What Is Fair Labor Standards Act?
Fair Labor Standards Act is a term used in the recruitment and staffing industry.
Why the FLSA Matters in Recruitment
Wage theft from misclassified and underpaid workers costs US employees an estimated $50 billion annually, and staffing agencies sit at the center of some of the most litigated wage-and-hour disputes in employment law. The Fair Labor Standards Act (FLSA), 29 U.S.C. §§ 201–219, sets the federal floor for minimum wage, overtime pay, recordkeeping, and child labor restrictions. Critically, the FLSA does not limit its reach to the entity issuing the paycheck — it applies to all employers in a joint employment relationship, which means a staffing agency and its client can both be liable for FLSA violations affecting placed workers.
The Department of Labor's Wage and Hour Division collected more than $274 million in back wages from FLSA investigations in fiscal year 2023. Staffing companies appear regularly in WHD enforcement actions, particularly in industries where workers are paid piece-rate, tips, or shift premiums, and where overtime calculations are complex. For a staffing agency, FLSA compliance is not just a payroll function — it determines whether placements are profitable or whether they expose the agency to back pay liability that exceeds the fees earned on the account.
How the FLSA Works
The FLSA's minimum wage requirement is $7.25 per hour at the federal level — a floor that many states and localities have set significantly higher. California's minimum wage is $16 per hour for most employers. New York City's is $16.50. Washington state is $16.28. A staffing agency that places workers in any of these jurisdictions must pay at least the applicable state or local minimum, whichever is highest. Federal minimum wage applies only where no higher state or local minimum exists.
The overtime rule is straightforward in principle: non-exempt employees who work more than 40 hours in a workweek must receive at least 1.5 times their regular rate of pay for each overtime hour. In practice, the complexity lies in calculating the "regular rate" correctly. If a worker receives a shift differential, a production bonus, or any compensation tied to hours worked or output, those amounts must typically be folded into the regular rate before calculating overtime — meaning overtime is often owed on the bonus, not just the base hourly wage. Staffing agencies that pay flat overtime on base wages while running bonus programs without incorporating those bonuses into the regular rate calculation are systematically underpaying overtime.
The FLSA exemption from overtime applies to employees in bona fide executive, administrative, professional, computer, or outside sales roles — provided both a duties test and a salary threshold are met. The current salary threshold for white-collar exemptions is $684 per week ($35,568 annually), established in 2020. The DOL proposed a higher threshold of $1,059 per week ($55,068 annually) in 2023, but as of 2025 the status of that rulemaking remains subject to litigation.
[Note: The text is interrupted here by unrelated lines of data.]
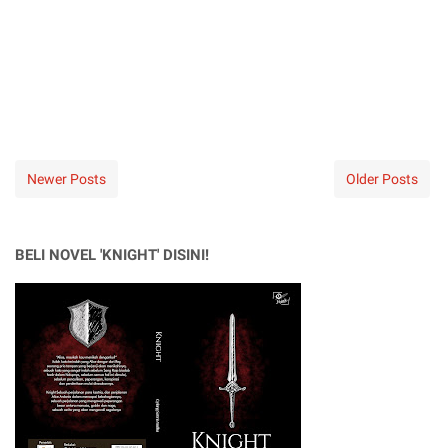
Newer Posts
Older Posts
BELI NOVEL 'KNIGHT' DISINI!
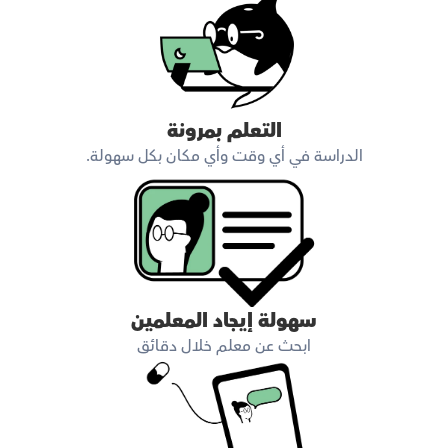
التعلم بمرونة
الدراسة في أي وقت وأي مكان بكل سهولة.
سهولة إيجاد المعلمين
ابحث عن معلم خلال دقائق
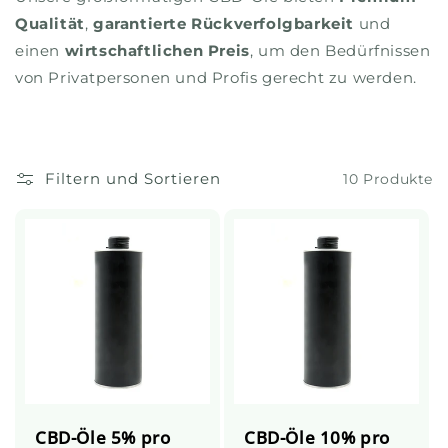
Qualität
,
garantierte Rückverfolgbarkeit
und
einen
wirtschaftlichen Preis
, um den Bedürfnissen
von Privatpersonen und Profis gerecht zu werden.
Filtern und Sortieren
10 Produkte
CBD-Öle 5% pro
CBD-Öle 10% pro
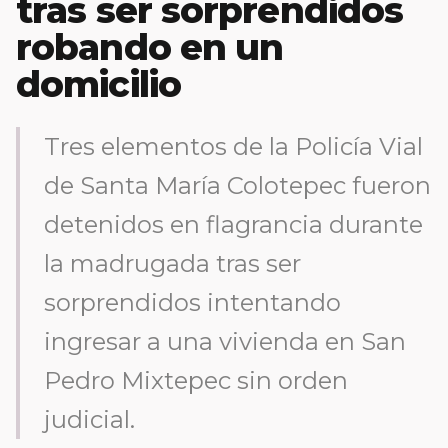
tras ser sorprendidos
robando en un
domicilio
Tres elementos de la Policía Vial
de Santa María Colotepec fueron
detenidos en flagrancia durante
la madrugada tras ser
sorprendidos intentando
ingresar a una vivienda en San
Pedro Mixtepec sin orden
judicial.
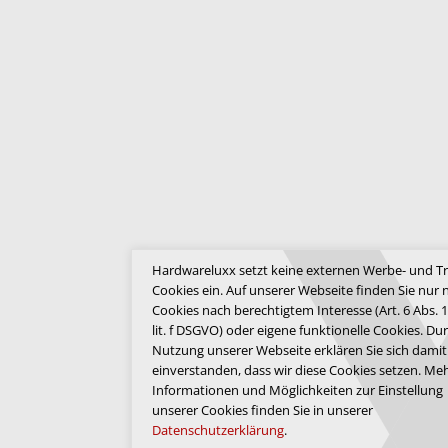
Hardwareluxx setzt keine externen Werbe- und Tr
Cookies ein. Auf unserer Webseite finden Sie nur 
Cookies nach berechtigtem Interesse (Art. 6 Abs. 1
lit. f DSGVO) oder eigene funktionelle Cookies. Du
Nutzung unserer Webseite erklären Sie sich damit
einverstanden, dass wir diese Cookies setzen. Me
Informationen und Möglichkeiten zur Einstellung
unserer Cookies finden Sie in unserer
Datenschutzerklärung
.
Staffing agencies that classify placed workers as exempt must ensure both the duties and salary tests are satisfied — exempt classification is not simply a function of title or salary.
FLSA vs UK Working Time Regulations
The FLSA and the UK's Working Time Regulations 1998 (WTR) address similar concerns — maximum hours, rest periods, and paid leave — but through very different mechanisms. The FLSA imposes no maximum on the number of hours an adult employee may work; it simply requires overtime pay for hours over 40 per week. The WTR, by contrast, limits most workers to an average of 48 hours per week over a 17-week reference period (the "48-hour week"), allows workers to opt out individually, and mandates minimum daily rest periods (11 consecutive hours), weekly rest periods (24 hours per week), and rest breaks (20 minutes for shifts over 6 hours). UK workers are also entitled to 5.6 weeks of paid annual leave; the FLSA requires no paid leave at all.
Staffing agencies operating in both markets must understand that a UK worker placed on a long-term assignment cannot simply be scheduled past the 48-hour average without a valid opt-out agreement, and opt-outs must be voluntary and documented — an agency cannot make opt-out a condition of the placement.
FLSA in Practice
A manufacturing staffing agency places production line workers at a client facility in Texas. Workers are paid an hourly base rate plus a production bonus of $50 per week when output targets are met. Over a four-week period, 15 workers each work 45 hours per week. The agency pays overtime at 1.5x the base rate for the five weekly overtime hours per worker — but fails to incorporate the $50 weekly production bonus into the regular rate before calculating overtime. This is a systematic FLSA violation. The regular rate should include the bonus, increasing the effective hourly rate and therefore the overtime premium. Over 15 workers across four weeks, the underpayment is modest per person — perhaps $5–$8 per person per week — but the violation affects every worker who received the bonus and worked overtime, and the back pay obligation extends for up to two years (three for willful violations). A DOL investigation or class action converts that modest per-person underpayment into a significant aggregate liability.